Annapolis, MD: Naval Institute Press, 2000.
A frigate during the “age of fighting sail” is roughly the 18th and early 19th century equivalent of the modern naval destroyer, the ideal command in the minds of most zealous captains, then and now — small enough not to be expected to stand in the line of battle, large enough to be capable of formidable and dashing independent service. And that meant one-on-one actions against the enemy and the prospect of prize money. Unfortunately for modern naval historians and fans of Patrick O’Brian and C. S. Forester, no standard-size frigates of the Napoleonic period have survived, only ships of the line like Victory.

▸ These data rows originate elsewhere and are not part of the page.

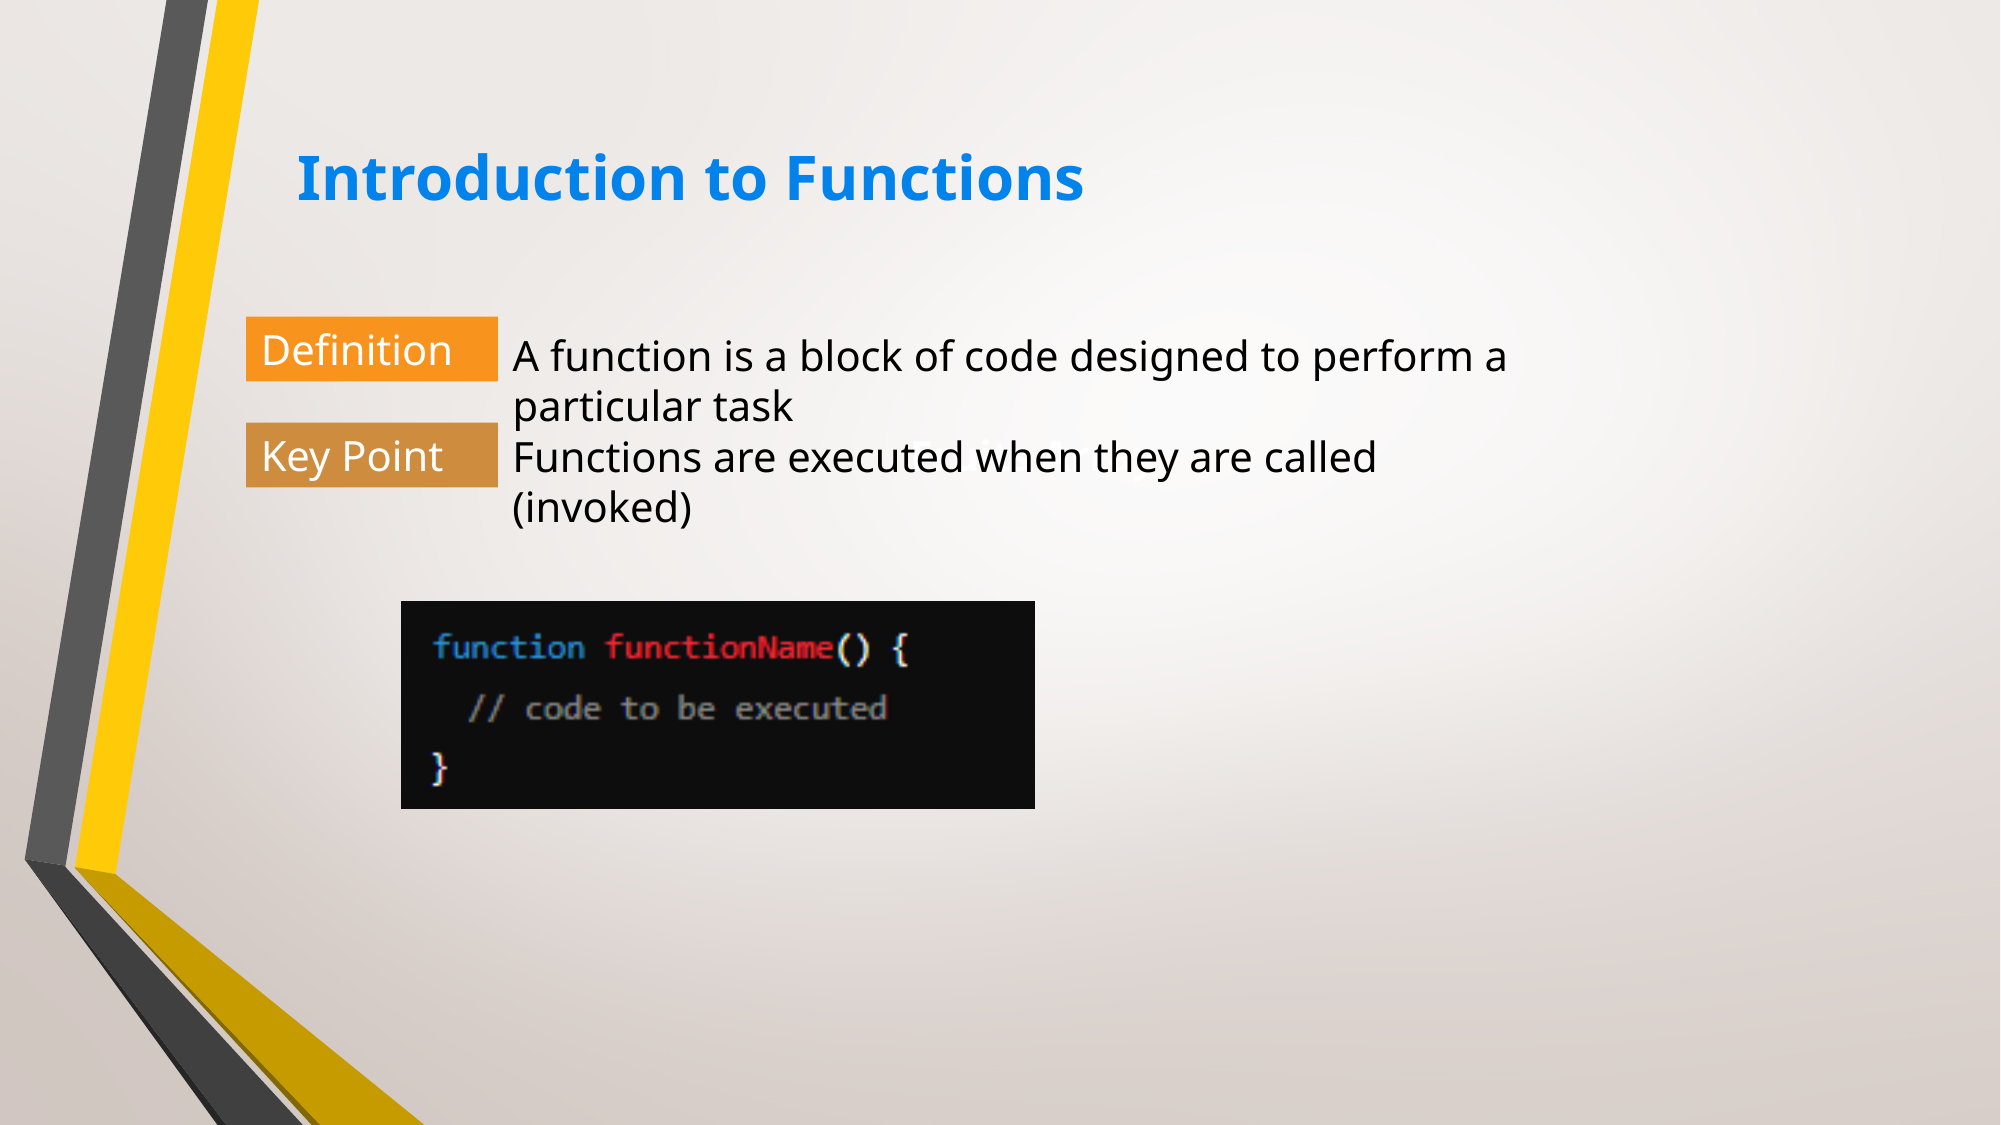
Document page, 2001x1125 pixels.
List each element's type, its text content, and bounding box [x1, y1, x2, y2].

text_box Functions are executed when they are called (invoked) [497, 423, 1473, 539]
text_box A function is a block of code designed to perform a particular task [497, 322, 1667, 438]
text_box Definition [246, 316, 498, 382]
picture [401, 601, 1036, 809]
title Introduction to Functions [262, 130, 1121, 221]
text_box Key Point [246, 422, 498, 488]
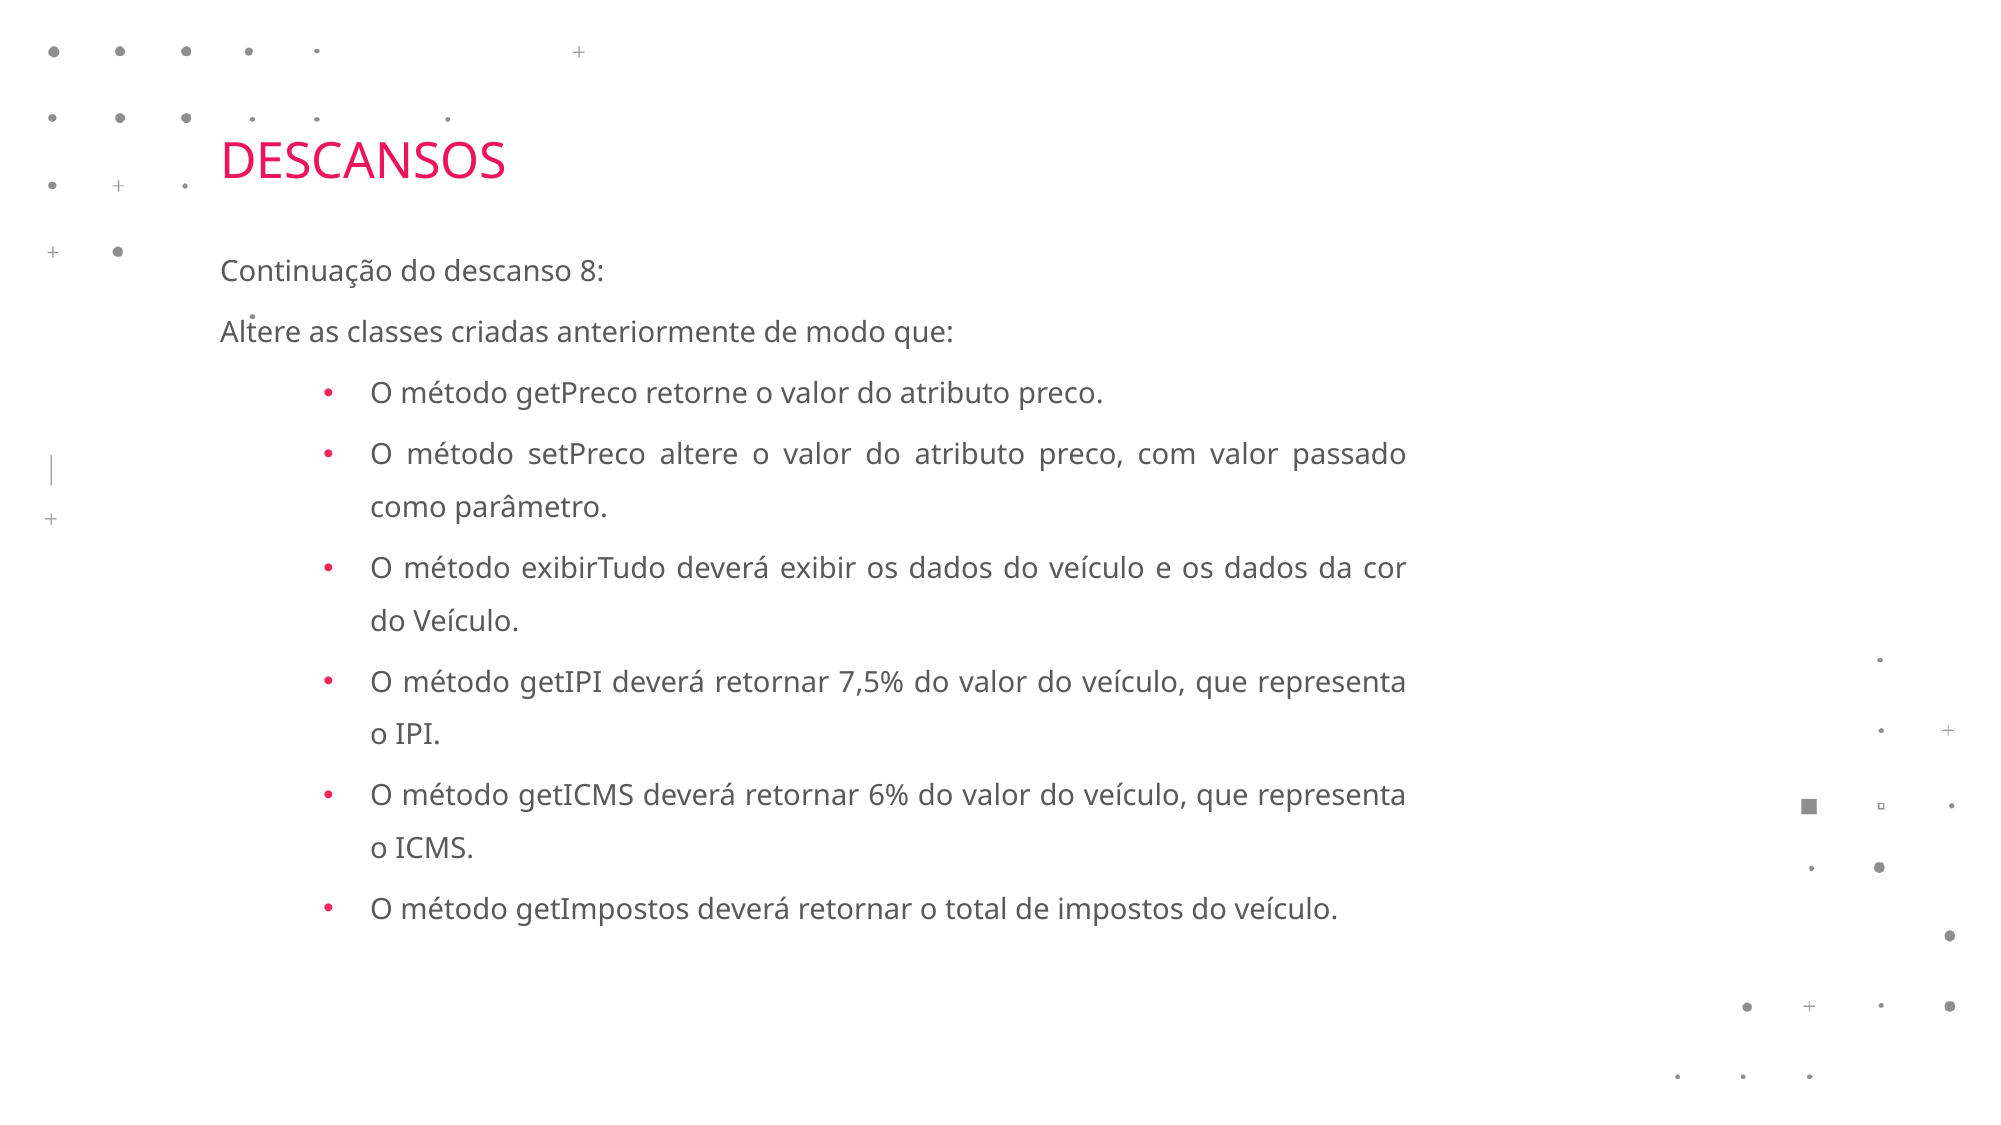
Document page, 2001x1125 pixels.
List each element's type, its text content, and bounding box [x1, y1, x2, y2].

text_box Continuação do descanso 8: Altere as classes criadas anteriormente de modo que: O método getPreco retorne o valor do atributo preco. O método setPreco altere o valor do atributo preco, com valor passado como parâmetro. O método exibirTudo deverá exibir os dados do veículo e os dados da cor do Veículo. O método getIPI deverá retornar 7,5% do valor do veículo, que representa o IPI. O método getICMS deverá retornar 6% do valor do veículo, que representa o ICMS. O método getImpostos deverá retornar o total de impostos do veículo. [205, 227, 1423, 994]
picture [45, 46, 1955, 1079]
text_box DESCANSOS [205, 121, 1079, 197]
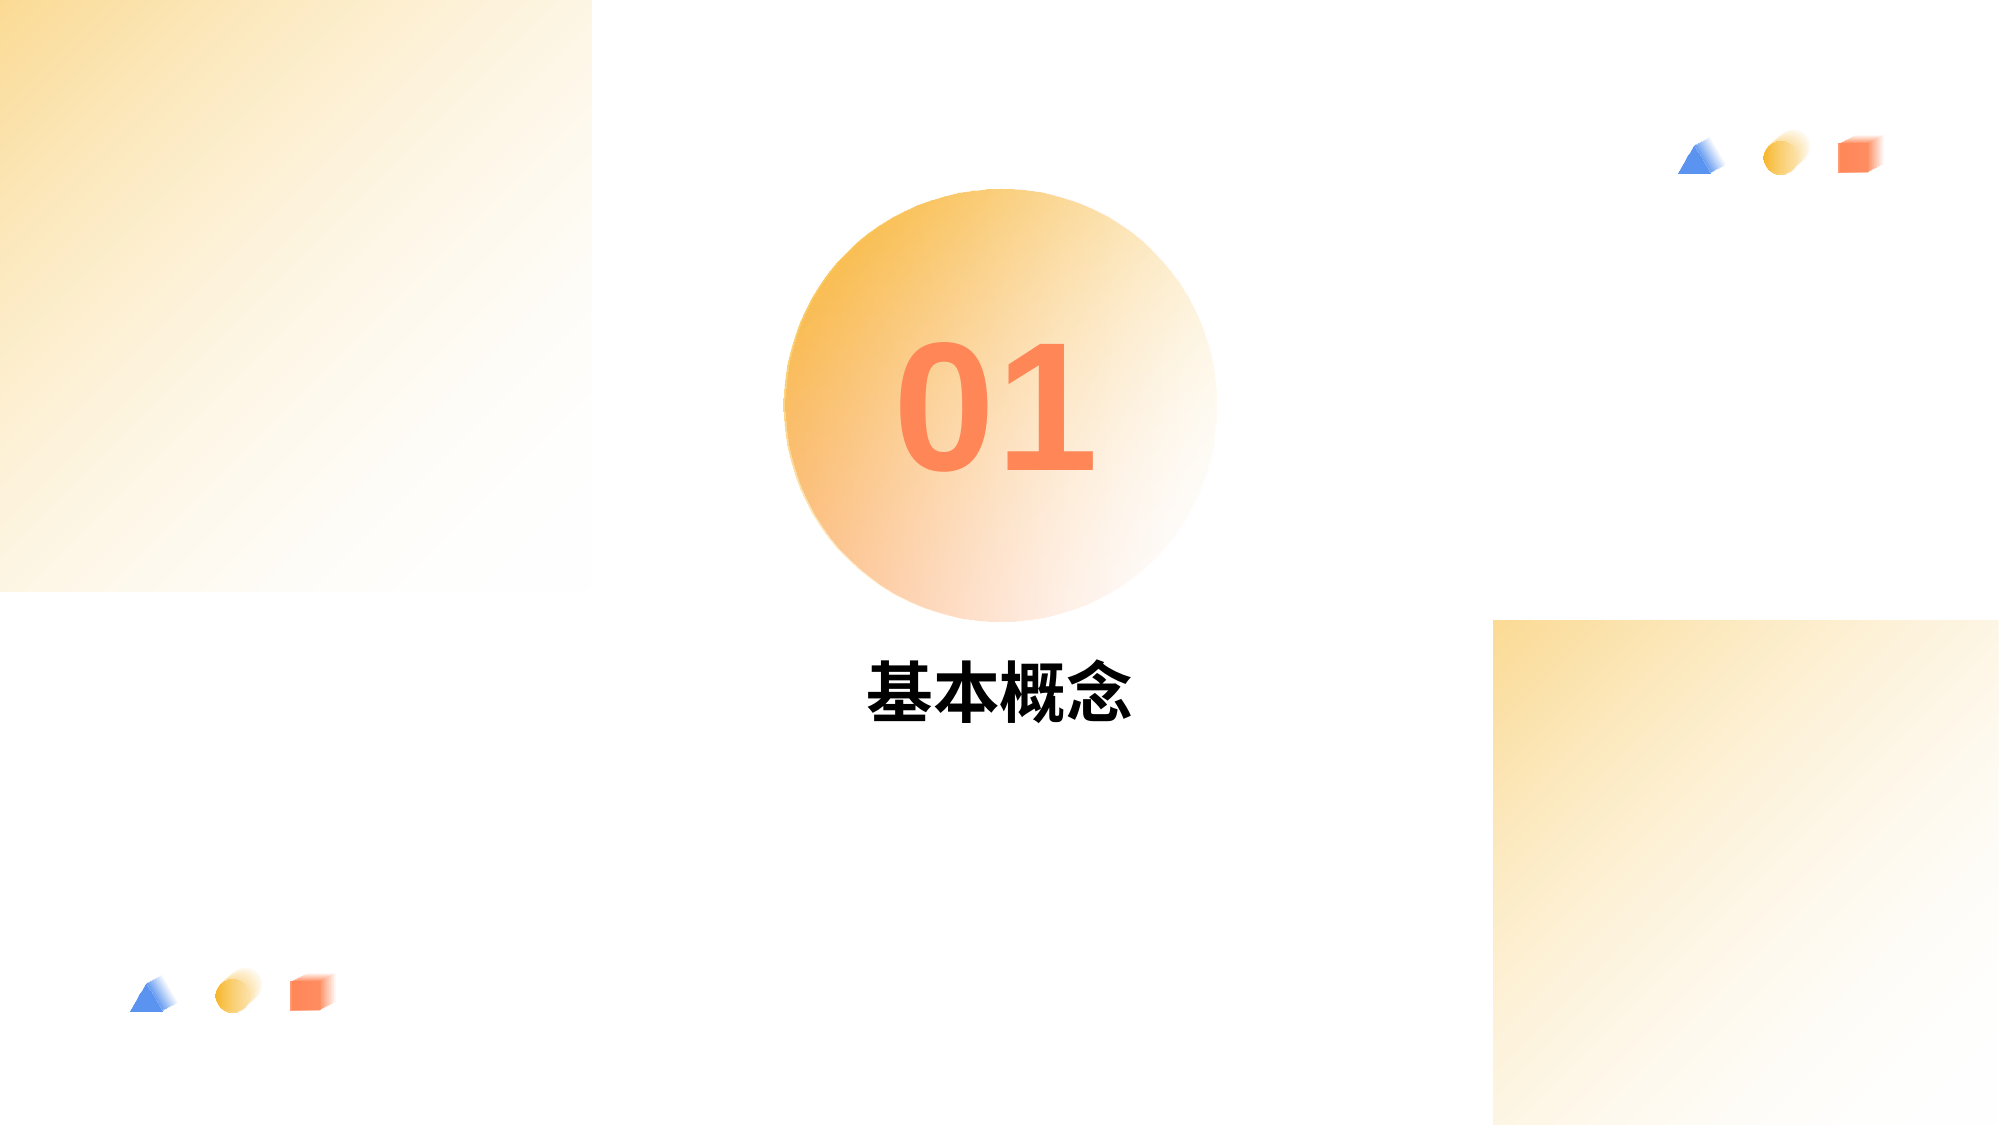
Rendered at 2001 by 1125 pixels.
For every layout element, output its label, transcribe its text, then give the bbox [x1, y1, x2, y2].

title 基本概念 [392, 536, 1608, 740]
text_box 0 1 [878, 329, 1122, 493]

(The Constitution, though called a “frigate,” is much larger than the classic design, a compromise resulting from the American need for a navy with the lack of funds to build a large one.) This is the author’s third book about frigates and was meant to be part of a series, but was recast as a stand-alone volume. Except that it still seems to pick up in the middle of the subject; the first chapter is even called “The Return to Moderate Dimensions,” with no indication what the earlier specs of a frigate were. And coverage is exclusively on British-built ships, except for refitted captured vessels. Six chapters on overall frigate design up through 1815 are followed by six more on the design, construction, performance, and armament of individual ships — or of ship classes, actually, as there were far too many frigates built to discuss the details of their numerous variations individually. The writing itself is academically precise and quite technical, wending among a large number of tables, hull design drafts, and specialists’ working drawings. No effort is made to define or explain terms like “spar-deck armament,” “hollow waterline,” or even “scantlings” (to a comparison of which considerable discussion is devoted). This is definitely not a book for the beginner, even one familiar with square-rigged ships. I must say that many of the included original designers’ plans are also less than useful because the captions often refer to points discussed in the holographic notes appearing in the drawings themselves, and which are reproduced at a size too small to be read. For me, the best part of the book is at the very end, Chapter 12, “Frigates in Action,” which discusses the application and result of all that abstruse architecture and skilled building, with sections on the frigate’s role in independent, squadron, and fleet action, the function of such ships in reconnaissance and in intelligence-gathering and in blockade duty off the French coast, and the key part they played in coastal and amphibious operations generally, where ships of the line were simply too large and too inefficient in their seakeeping to be trustworthy. Still, I suspect this book will be most useful to students of naval architecture and to builders of detailed, large-scale models.